Kadın cinayetlerine, tacize-tecavüze, erkek egemen faşist zihniyete karşı, iş-üretim-emek de ayrımcı ücrete karşı eşit koşullarda eşit ücret talebiyle, gerici faşist sistemin başta kendisi olmak üzere her türlü cinsiyetçi, ayrımcı zihniyete karşı öncülerimizin bıraktığı mirasla mücadeleyi yükseltelim…
Kadının daha özgür bir toplum ve eşit yaşam hakları için verdikleri mücadelede uğradıkları zulüm, katledilmeleri, zindanlarda, hücrelerde çürütülmek istenmelerine karşı…
8 Mart’larda devrimci tutsakların anneleri, gözaltı kayıplarının ve barış annelerinin, sesi olmalıyız.
Yokluk yoksulluğa, işsizliğe, krize ve savaşa karşı, savaşın en büyük mağduru olan başta kadınlar ve tüm toplumun sesi olmalıyız.
Ulusal kimliği ve ana dili sebebiyle işkence ve kırımdan geçirilen herkesin sesi olmalıyız.
Yaşanan ağır ekonomik krizin faturasının emekçi halklara kesildiği bir ülkede, 8 Mart’larda, sofrasından her gün birkaç lokma daha eksilen, ailesinin ve çocuklarının gelecek kaygısı kendisi için bir şey talep etmesinin önüne geçen, sabah kalkar kalkmaz çalışmaya başlayıp, mesaisi gece yatana kadar süren ama yaptığı iş ücretlendirilmeyen ve küçümsenen, yok sayılan ev işçisi-emekçisi kadınların sesi olmalıyız.
8 Mart’larda her türlü sosyal güvenceden yoksun, en ağır koşullarda en düşük ücretle çalışan emekçi kadının sesi olmalıyız.

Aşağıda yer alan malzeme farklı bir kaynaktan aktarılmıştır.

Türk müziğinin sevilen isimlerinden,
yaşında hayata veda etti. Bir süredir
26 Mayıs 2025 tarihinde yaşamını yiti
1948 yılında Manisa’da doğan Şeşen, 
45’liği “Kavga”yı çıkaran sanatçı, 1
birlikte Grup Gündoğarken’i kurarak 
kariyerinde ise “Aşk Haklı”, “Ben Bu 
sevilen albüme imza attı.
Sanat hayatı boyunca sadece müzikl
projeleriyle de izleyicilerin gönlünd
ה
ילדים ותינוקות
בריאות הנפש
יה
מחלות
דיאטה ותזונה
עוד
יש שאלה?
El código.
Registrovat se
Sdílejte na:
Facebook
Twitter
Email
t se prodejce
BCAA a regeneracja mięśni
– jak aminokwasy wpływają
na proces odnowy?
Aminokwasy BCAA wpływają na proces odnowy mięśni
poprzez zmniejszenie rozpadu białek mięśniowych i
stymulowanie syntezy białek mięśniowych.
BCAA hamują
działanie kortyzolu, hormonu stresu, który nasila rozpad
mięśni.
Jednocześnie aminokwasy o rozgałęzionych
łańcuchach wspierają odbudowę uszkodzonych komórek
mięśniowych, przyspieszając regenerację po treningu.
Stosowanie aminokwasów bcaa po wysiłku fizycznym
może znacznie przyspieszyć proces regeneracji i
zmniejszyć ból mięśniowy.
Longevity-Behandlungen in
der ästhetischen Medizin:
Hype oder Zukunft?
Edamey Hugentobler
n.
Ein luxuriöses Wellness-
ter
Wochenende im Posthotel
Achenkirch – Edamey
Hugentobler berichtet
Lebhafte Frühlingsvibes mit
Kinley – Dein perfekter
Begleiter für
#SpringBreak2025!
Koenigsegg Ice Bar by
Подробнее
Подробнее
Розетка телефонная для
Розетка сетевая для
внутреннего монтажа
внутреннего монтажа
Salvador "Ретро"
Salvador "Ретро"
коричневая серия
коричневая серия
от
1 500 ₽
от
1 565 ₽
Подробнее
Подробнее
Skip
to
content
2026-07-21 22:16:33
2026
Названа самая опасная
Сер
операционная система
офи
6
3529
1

8 Mart’larda gelecek toplum düşümüzü temsil eden, devrimci mücadelede görev omuzlayan, eşit-özgür-onurlu sosyalist kadının sesi olmalıyız.
DÜNYAYI DEĞİŞTİRMEK İÇİN…
Kadının kurtuluş mücadelesi, tarihsel olarak, siyahların ırk ayrımcılığına karşı verdiği mücadeleden esinlenerek başlamış, işçi sınıfının mücadelesinden beslenmiştir. Kadının kurtuluş mücadelesi ile ezilen sınıfların kurtuluş mücadelesi arasındaki kopmaz bağ yaşamın pratiğinde ortaya çıkmış, “Kadınlar Katılmaksızın Devrim, Devrimler Olmaksızın Kadının Kurtuluşu Mümkün Değildir” sloganında ifadesini bulmuştur.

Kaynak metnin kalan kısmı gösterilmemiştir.